A short bus ride and a 50 minute walk through the blazing sun took us back to Casco Viejo in time for lunch. With our booze now chilling in the fridge, we visited our favourite cafe, Tantalo. This was our third meal here, mainly because they offered a cheap lunch special that was delicious and filling. A huge wrap and a glass of wine, in a too-cool-for-school dining room, had us coming back again and again. I wish we could take this place with us for the rest of our trip.
After a quick walk around town we spent the rest of the day relaxing at the hostel, drinking our cheap (and not nearly as nice as we had hoped) wine we bought that morning. As it was our last night in Panama, we wanted to go out on a high. For us, that meant expensive food. Every street around us was lined with high end restaurants, and we became jealous whenever we walked past and saw customers eating their gourmet food. We wanted to be those people. So Danny did some research and came up with Manolo Caracol, a Spanish-style restaurant offering a 10 course degustation, changing daily, with a vegetarian option. Perfect.

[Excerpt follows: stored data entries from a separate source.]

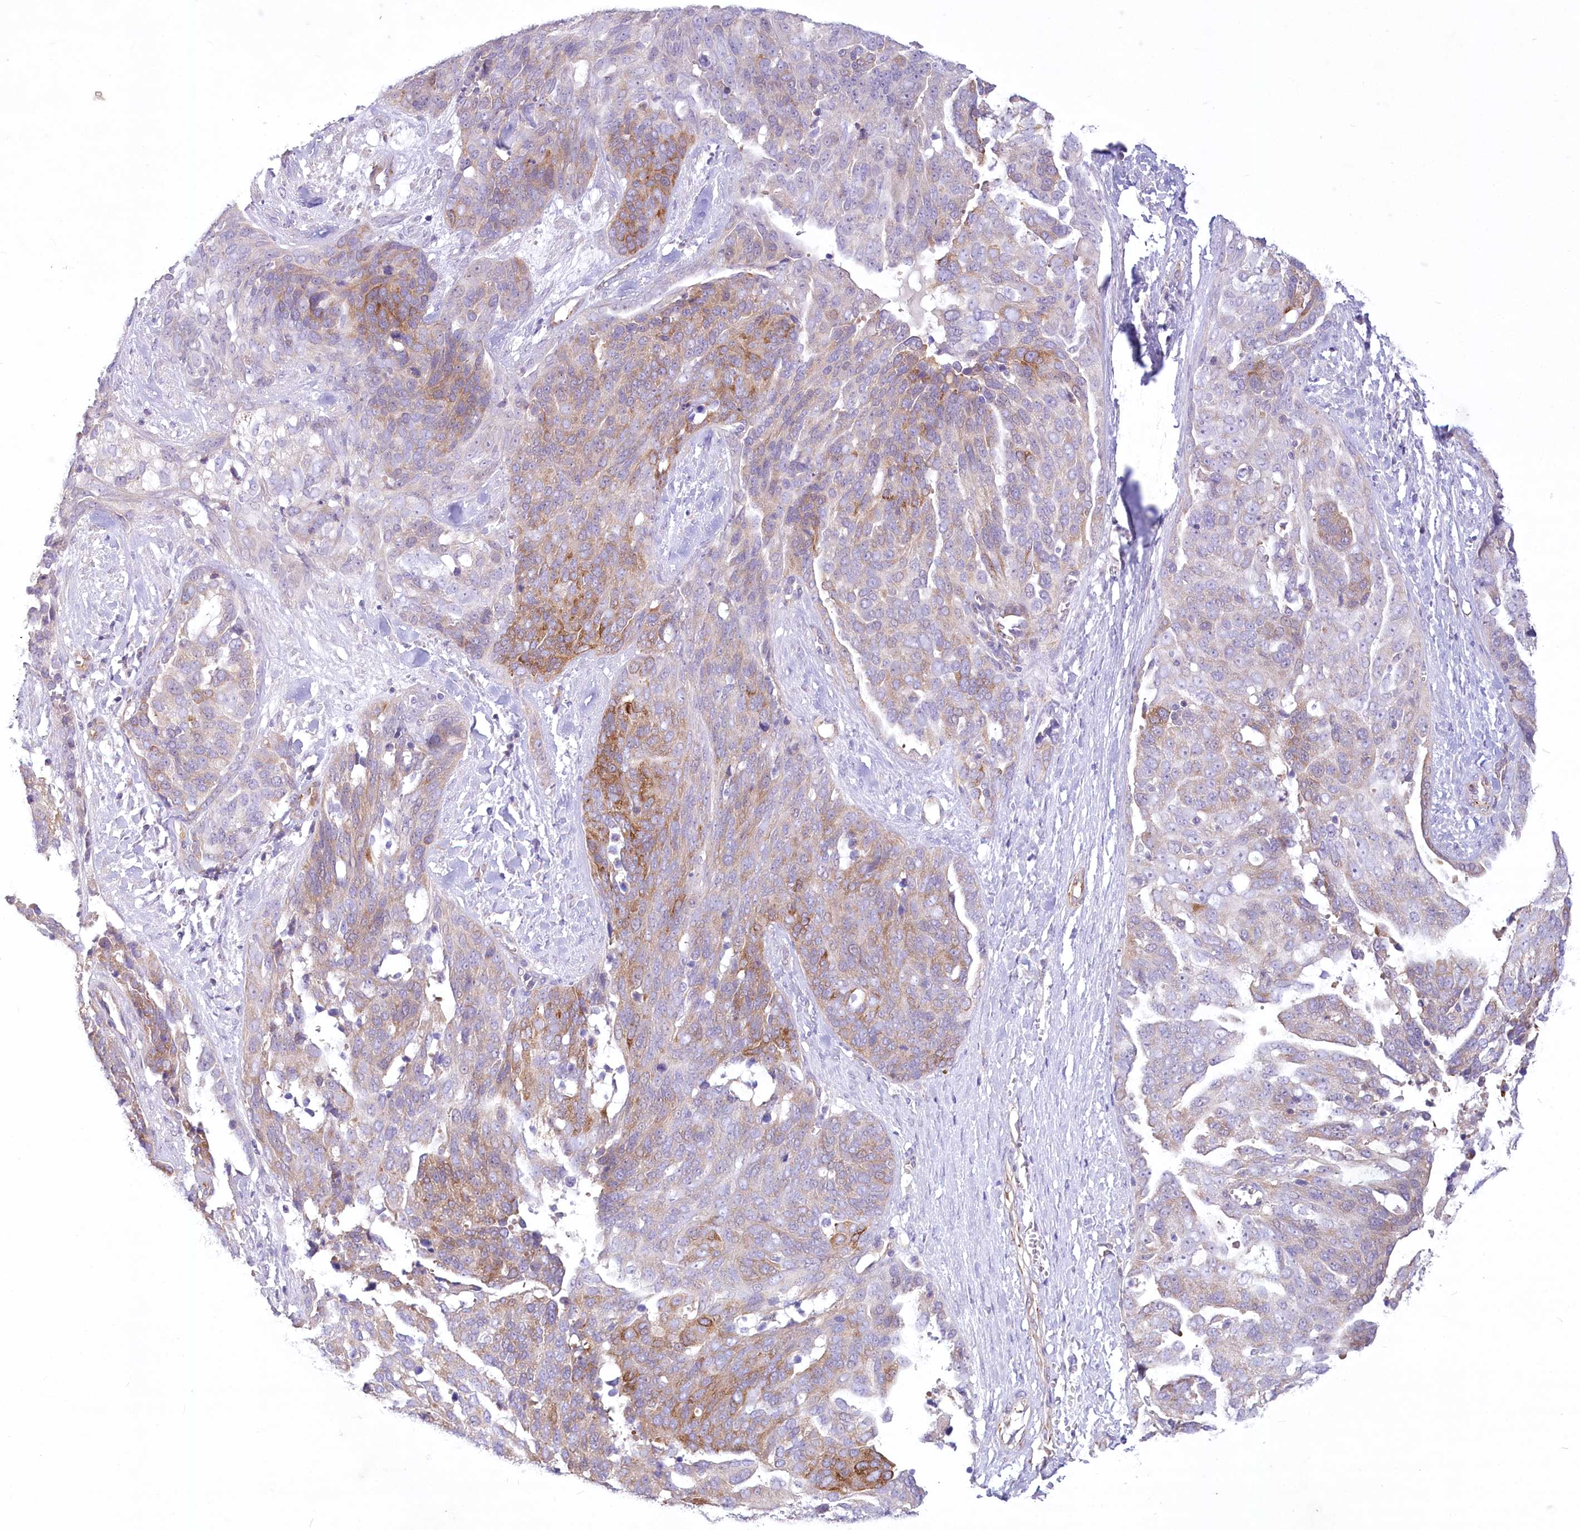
{"staining": {"intensity": "moderate", "quantity": "<25%", "location": "cytoplasmic/membranous"}, "tissue": "ovarian cancer", "cell_type": "Tumor cells", "image_type": "cancer", "snomed": [{"axis": "morphology", "description": "Cystadenocarcinoma, serous, NOS"}, {"axis": "topography", "description": "Ovary"}], "caption": "This is an image of immunohistochemistry staining of serous cystadenocarcinoma (ovarian), which shows moderate staining in the cytoplasmic/membranous of tumor cells.", "gene": "ANGPTL3", "patient": {"sex": "female", "age": 44}}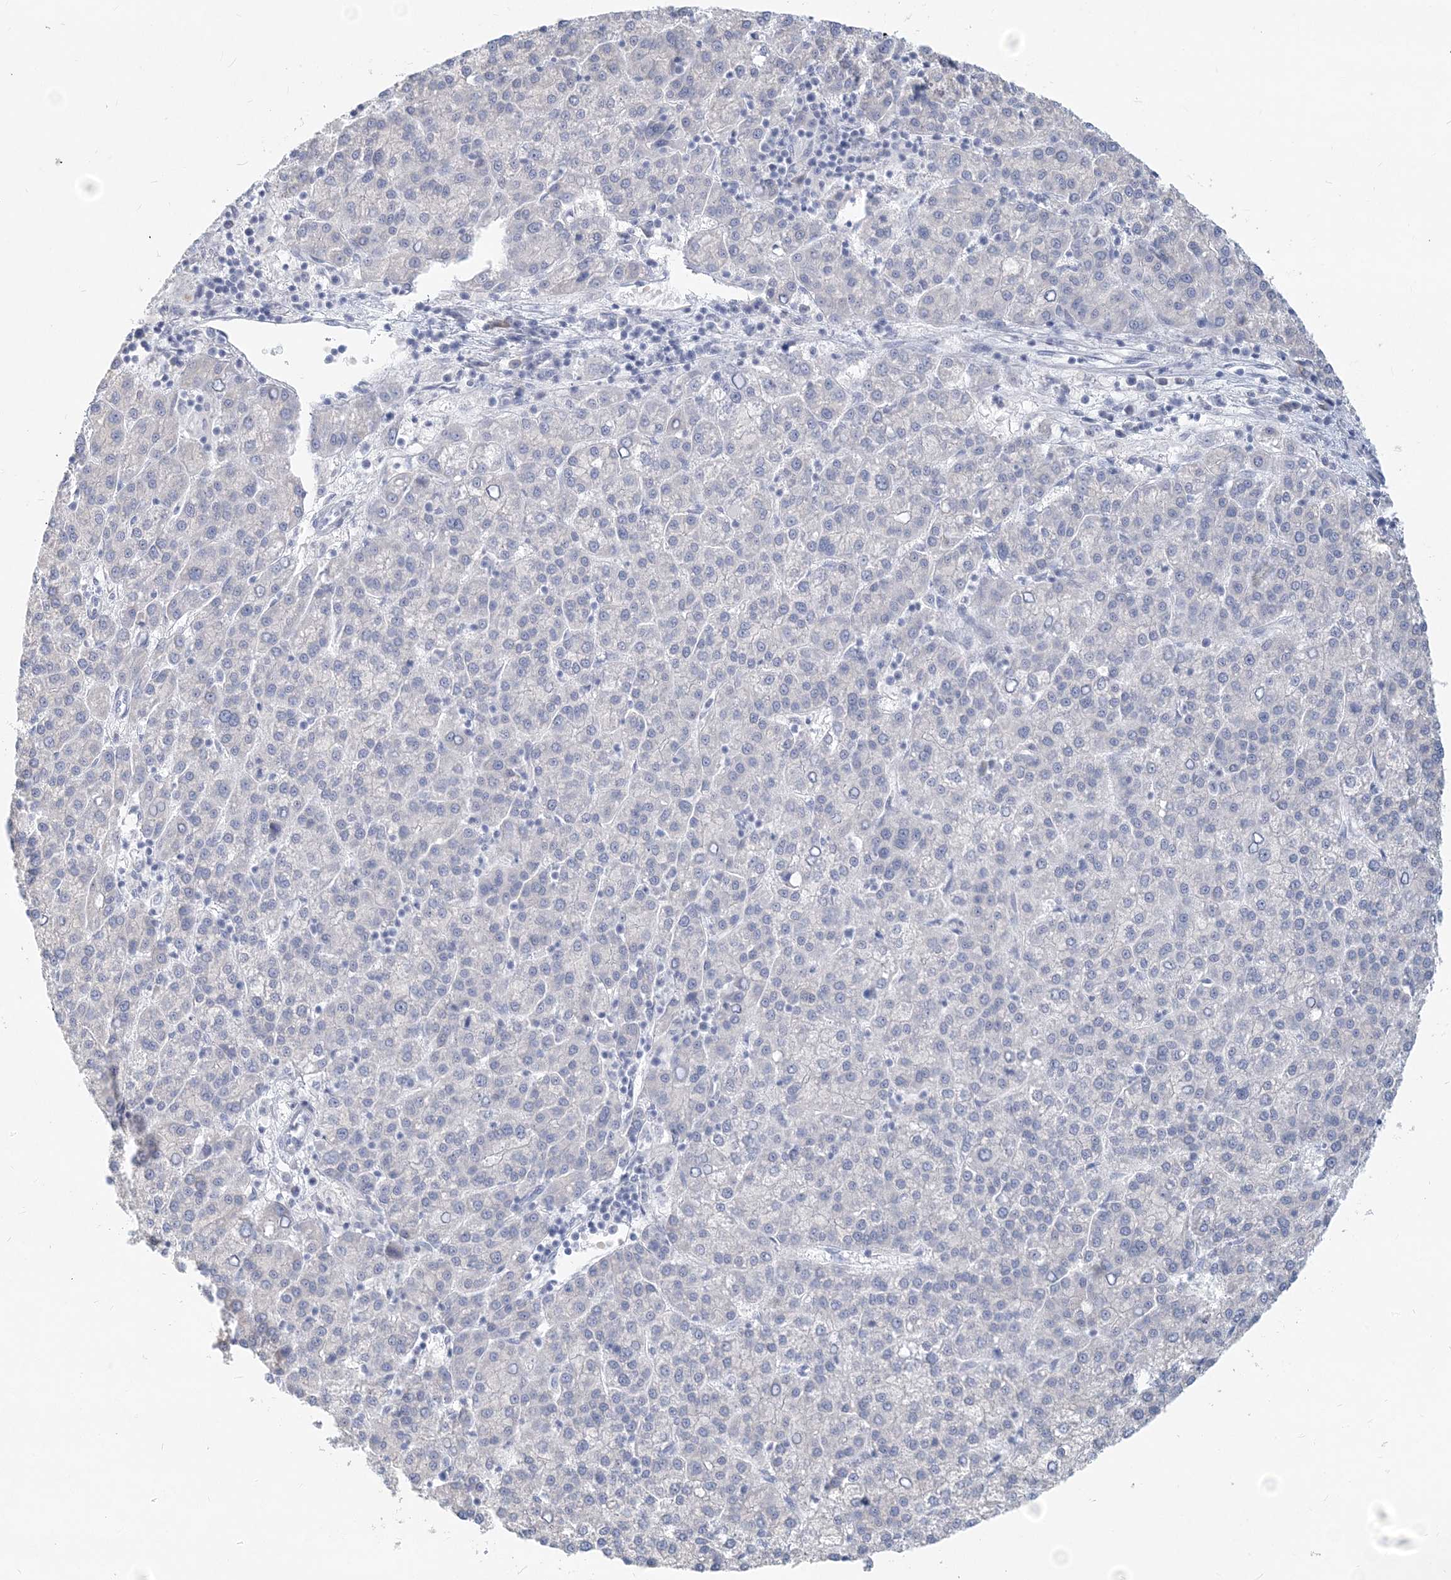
{"staining": {"intensity": "negative", "quantity": "none", "location": "none"}, "tissue": "liver cancer", "cell_type": "Tumor cells", "image_type": "cancer", "snomed": [{"axis": "morphology", "description": "Carcinoma, Hepatocellular, NOS"}, {"axis": "topography", "description": "Liver"}], "caption": "Immunohistochemistry micrograph of human liver cancer stained for a protein (brown), which displays no staining in tumor cells.", "gene": "CSN1S1", "patient": {"sex": "female", "age": 58}}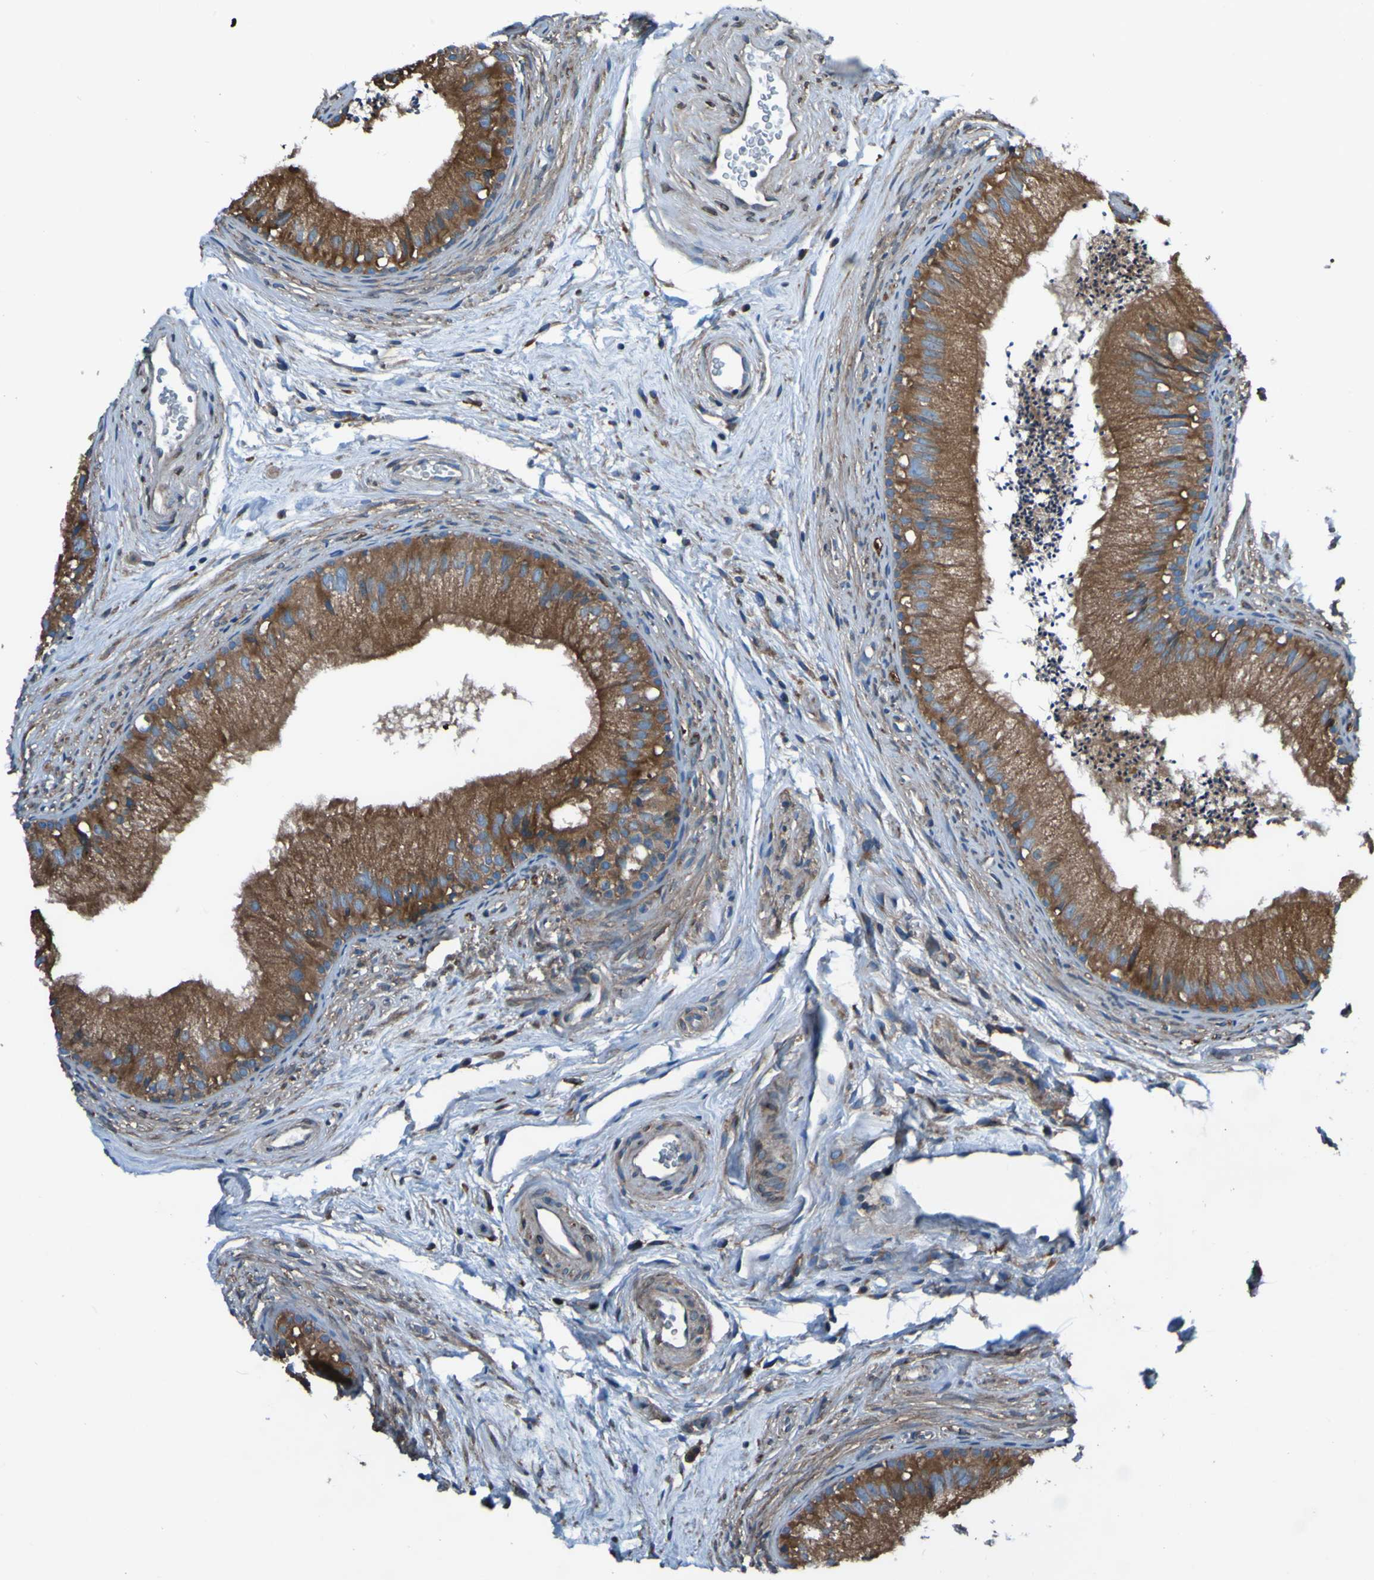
{"staining": {"intensity": "strong", "quantity": "25%-75%", "location": "cytoplasmic/membranous"}, "tissue": "epididymis", "cell_type": "Glandular cells", "image_type": "normal", "snomed": [{"axis": "morphology", "description": "Normal tissue, NOS"}, {"axis": "topography", "description": "Epididymis"}], "caption": "DAB immunohistochemical staining of normal human epididymis reveals strong cytoplasmic/membranous protein staining in approximately 25%-75% of glandular cells.", "gene": "RAB5B", "patient": {"sex": "male", "age": 56}}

The setting was simple yet beautiful, particularly at night when it was mostly lit by soft, overhead lights. The cocktails were amazing, particularly the margaritas. The wine list was too long for me to get my head around, but I was sure it was impressive to those with unlimited budgets. Of course the highlight was the food: unpretentious, well-portioned, with a wide range of fresh foods. My veg dishes included tomato and caramelised onion on baguette, vegetable rolls, carrot tamale, beetroot salad, onion soup and bread pudding. It doesn't sound amazing as I am typing this but I can assure you it was. Danny's meal was full of seafood, ox tail and bone marrow, an omnivores delight. It was a great way to say farewell to Central America.